S : Il y a des mines qui avaient un agenda pour la première coulée d’or. La crise va-t-elle jouer sur ce calendrier ?

T.B : Tout à fait ! Il y a la mine de Sanbrado qui a fait une coulée-test de son premier lingot d’or. Il restait la coulée officielle qui n’a pas pu se faire à cause de la crise du COVID-19. Par contre Orezone qui est la deuxième mine en construction a stoppé ses travaux et rapatrié son personnel.

S : Quel est l’impact du COVID-19 sur le portefeuille des sociétés minières ?

T.B : Les heures non travaillées et payées, le confinement des travailleurs dans les hôtels engendrent des coûts additionnels pour les mines. Mais tout le monde sait que le COVID-19 a un coût et les mines sont préparées à assurer ces coûts. Aujourd’hui, il est trop tôt pour savoir l’impact sur les stocks des mines en termes de consommables, de pièces de rechange.

S : Faudrait-il s’attendre à des répercussions sur la contribution du secteur minier aux recettes publiques de l’Etat ?

T.B : Les prévisions devraient se maintenir si la crise est contenue rapidement, car les mines continuent de produire. Dans cette optique, la contribution des sociétés minières aux recettes de l’Etat ne sera pas affectée. Mais d’ici deux ou trois mois, il peut y avoir baisse des recettes de l’Etat si les productions baissent.

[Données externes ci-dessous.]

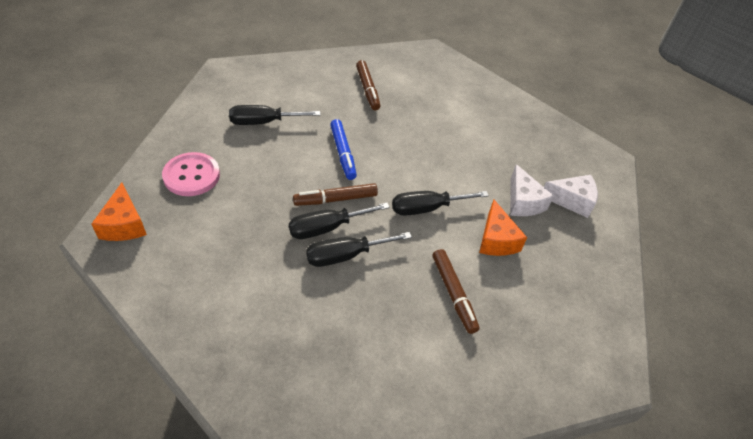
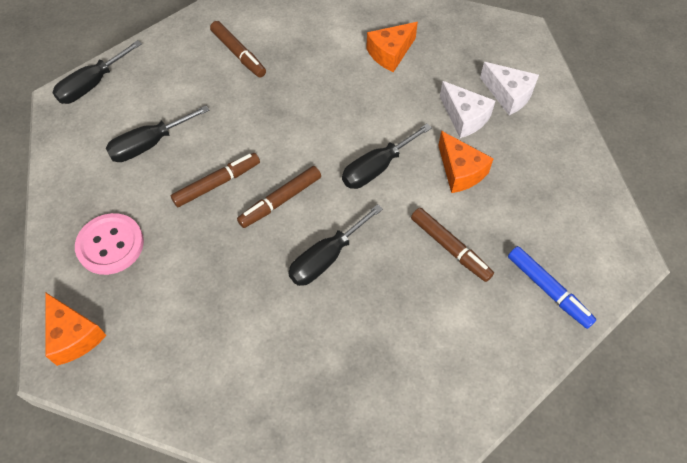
camera: 20 degrees left, 10 degrees up
(295, 167) = (217, 183): none -> brown marker
(327, 228) = (290, 237): black screwdriver -> black screwdriver (92, 85)
(343, 153) = (257, 144): blue marker -> blue marker (548, 290)
(487, 133) = (390, 53): none -> orange cheese
(571, 201) = (508, 95): white cheese -> white cheese turned 60 degrees clockwise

S : Quelles sont les alternatives développées par les compagnies minières pour faire face à la crise et à ses conséquences ?

T.B : Les mines se sont dotées de plans de ripostes en conformité avec les mesures édictées par le gouvernement. Le personnel essentiel avant d’aller sur les sites est mis en confinement pendant 14 jours dans des hôtels loués par des mines. Un médecin lui rend visite trois fois avant la fin de quatorzaine. Et c’est à l’issue de ces 14 jours de confinement que l’autorisation d’aller sur le site est donnée au personnel. Cela permet de s’assurer que les travailleurs qui vont sur le site ne sont pas contaminés.

S : Quelles sont les attentes du secteur minier vis-à-vis de l’Etat burkinabè, afin de faire face à cette crise ?

T.B : Ce que nous demandons, c’est de faciliter le confinement des mines. Car il y a des villes qui sont mises en quarantaine et dans lesquelles résident des travailleurs des mines. Il s’agit de voir au niveau de l’Etat, comment faciliter la rotation du personnel afin de permettre à l’activité minière de se poursuivre.

Il est également important d’instruire les centres de santé pour qu’ils apportent leur assistance aux mines. Les mines ont d’importants crédits de remboursement de Taxe sur la valeur ajoutée(TVA) auprès de l’Etat. Face à la situation, les mines proposent que la TVA soit déclarée au niveau du cordon douanier mais qu’elle ne soit pas payée pour ainsi éviter d’augmenter la dette des mines vis-à-vis de l’Etat.

S : A combien s’évalue cette dette?

T. B : Au mois de mars 2020, elle était d’environ 110 milliards FCFA.